* YOUR INSTRUCTIONS:
Tally the lines below that contain "minor" and reply with only the tally.

* Stored data:
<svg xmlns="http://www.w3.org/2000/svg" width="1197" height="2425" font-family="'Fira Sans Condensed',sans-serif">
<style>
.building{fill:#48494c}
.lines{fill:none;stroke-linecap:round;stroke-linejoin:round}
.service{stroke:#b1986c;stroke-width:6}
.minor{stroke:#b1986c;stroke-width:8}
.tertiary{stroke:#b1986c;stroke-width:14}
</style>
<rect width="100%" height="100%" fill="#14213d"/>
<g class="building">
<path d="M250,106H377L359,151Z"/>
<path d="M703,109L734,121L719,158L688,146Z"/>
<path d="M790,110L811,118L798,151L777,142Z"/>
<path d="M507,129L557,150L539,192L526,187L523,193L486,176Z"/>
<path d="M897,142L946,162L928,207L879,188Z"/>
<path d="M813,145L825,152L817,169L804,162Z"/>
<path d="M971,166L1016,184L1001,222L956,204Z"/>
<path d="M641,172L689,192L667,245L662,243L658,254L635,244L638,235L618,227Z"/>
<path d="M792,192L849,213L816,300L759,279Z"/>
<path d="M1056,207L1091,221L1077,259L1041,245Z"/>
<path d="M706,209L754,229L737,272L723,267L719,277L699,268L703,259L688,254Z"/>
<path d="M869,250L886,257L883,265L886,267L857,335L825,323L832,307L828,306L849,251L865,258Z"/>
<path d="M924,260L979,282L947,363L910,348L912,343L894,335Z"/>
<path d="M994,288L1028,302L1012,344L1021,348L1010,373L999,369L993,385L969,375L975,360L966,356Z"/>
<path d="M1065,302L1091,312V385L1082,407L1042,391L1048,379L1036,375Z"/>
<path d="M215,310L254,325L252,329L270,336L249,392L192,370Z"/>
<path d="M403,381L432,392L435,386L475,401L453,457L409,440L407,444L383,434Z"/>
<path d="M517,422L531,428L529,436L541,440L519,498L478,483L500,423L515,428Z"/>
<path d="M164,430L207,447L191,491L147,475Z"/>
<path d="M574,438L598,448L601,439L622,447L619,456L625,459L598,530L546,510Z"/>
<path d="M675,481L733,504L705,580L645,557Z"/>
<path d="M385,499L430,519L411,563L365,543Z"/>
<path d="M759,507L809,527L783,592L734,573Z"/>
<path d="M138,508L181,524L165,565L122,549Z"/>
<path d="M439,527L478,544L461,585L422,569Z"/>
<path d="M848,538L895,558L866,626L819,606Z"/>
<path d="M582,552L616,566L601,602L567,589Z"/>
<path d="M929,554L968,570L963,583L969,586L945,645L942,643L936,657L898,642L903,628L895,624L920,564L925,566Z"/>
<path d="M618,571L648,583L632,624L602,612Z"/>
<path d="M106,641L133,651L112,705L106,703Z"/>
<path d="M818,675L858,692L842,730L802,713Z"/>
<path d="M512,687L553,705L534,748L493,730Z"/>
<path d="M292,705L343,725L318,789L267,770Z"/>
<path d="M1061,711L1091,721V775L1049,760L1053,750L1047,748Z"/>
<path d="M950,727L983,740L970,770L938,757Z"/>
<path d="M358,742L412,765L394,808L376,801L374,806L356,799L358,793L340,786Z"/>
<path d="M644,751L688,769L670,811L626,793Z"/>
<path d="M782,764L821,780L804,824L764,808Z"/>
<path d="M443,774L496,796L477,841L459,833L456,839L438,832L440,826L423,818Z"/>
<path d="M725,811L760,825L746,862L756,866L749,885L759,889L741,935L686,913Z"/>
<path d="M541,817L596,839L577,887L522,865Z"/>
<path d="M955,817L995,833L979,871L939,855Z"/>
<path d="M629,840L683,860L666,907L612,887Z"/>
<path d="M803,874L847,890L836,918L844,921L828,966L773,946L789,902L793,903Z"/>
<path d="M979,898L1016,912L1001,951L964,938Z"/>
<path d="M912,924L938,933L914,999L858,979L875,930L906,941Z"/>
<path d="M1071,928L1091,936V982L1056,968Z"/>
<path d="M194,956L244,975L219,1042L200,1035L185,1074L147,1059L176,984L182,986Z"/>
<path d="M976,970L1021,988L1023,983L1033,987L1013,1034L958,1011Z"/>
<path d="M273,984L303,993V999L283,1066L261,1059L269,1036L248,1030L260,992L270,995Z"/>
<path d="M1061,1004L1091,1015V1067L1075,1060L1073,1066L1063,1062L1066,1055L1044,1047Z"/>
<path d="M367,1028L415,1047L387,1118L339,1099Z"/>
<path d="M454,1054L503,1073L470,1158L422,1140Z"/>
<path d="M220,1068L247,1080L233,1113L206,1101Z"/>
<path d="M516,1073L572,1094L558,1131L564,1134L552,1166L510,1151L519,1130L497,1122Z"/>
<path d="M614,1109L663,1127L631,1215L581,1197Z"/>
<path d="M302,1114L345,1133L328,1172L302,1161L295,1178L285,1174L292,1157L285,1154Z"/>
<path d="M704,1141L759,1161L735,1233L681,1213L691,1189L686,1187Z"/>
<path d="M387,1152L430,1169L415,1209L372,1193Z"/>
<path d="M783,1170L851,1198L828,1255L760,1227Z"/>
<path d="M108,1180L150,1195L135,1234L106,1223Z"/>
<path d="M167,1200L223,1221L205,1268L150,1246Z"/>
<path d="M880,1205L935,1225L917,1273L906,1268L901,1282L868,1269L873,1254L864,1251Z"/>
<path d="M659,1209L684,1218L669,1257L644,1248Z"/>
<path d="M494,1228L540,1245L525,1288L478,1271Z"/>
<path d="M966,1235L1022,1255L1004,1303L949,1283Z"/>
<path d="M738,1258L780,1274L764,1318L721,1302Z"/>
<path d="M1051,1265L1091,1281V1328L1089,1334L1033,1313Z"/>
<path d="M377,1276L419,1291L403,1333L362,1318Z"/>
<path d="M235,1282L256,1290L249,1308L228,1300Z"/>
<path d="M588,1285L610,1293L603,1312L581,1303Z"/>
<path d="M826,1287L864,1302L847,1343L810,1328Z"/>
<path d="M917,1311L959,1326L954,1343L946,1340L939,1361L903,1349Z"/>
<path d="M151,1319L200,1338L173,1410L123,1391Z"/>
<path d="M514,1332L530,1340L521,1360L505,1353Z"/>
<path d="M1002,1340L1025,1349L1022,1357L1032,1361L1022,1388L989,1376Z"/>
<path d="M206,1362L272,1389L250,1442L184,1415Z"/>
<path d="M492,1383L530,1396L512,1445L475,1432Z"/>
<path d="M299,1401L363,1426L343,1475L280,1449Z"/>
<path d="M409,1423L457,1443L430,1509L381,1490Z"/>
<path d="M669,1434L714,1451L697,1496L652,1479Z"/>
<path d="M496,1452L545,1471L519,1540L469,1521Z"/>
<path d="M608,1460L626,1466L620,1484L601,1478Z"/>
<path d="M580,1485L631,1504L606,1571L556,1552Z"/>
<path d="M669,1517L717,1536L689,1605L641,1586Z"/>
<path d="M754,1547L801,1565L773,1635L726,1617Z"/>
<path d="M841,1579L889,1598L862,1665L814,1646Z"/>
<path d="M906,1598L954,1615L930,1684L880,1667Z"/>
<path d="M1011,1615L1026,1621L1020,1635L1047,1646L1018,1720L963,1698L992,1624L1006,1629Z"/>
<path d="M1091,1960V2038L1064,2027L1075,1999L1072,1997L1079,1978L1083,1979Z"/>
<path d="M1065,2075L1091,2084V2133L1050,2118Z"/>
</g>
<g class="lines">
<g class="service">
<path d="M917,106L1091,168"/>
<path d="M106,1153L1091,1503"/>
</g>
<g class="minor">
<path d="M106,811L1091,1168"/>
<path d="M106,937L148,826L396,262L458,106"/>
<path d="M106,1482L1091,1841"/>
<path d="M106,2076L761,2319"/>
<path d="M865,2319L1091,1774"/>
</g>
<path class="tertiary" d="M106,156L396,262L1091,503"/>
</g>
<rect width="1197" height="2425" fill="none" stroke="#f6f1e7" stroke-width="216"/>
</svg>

* COMPLETED TASK:
2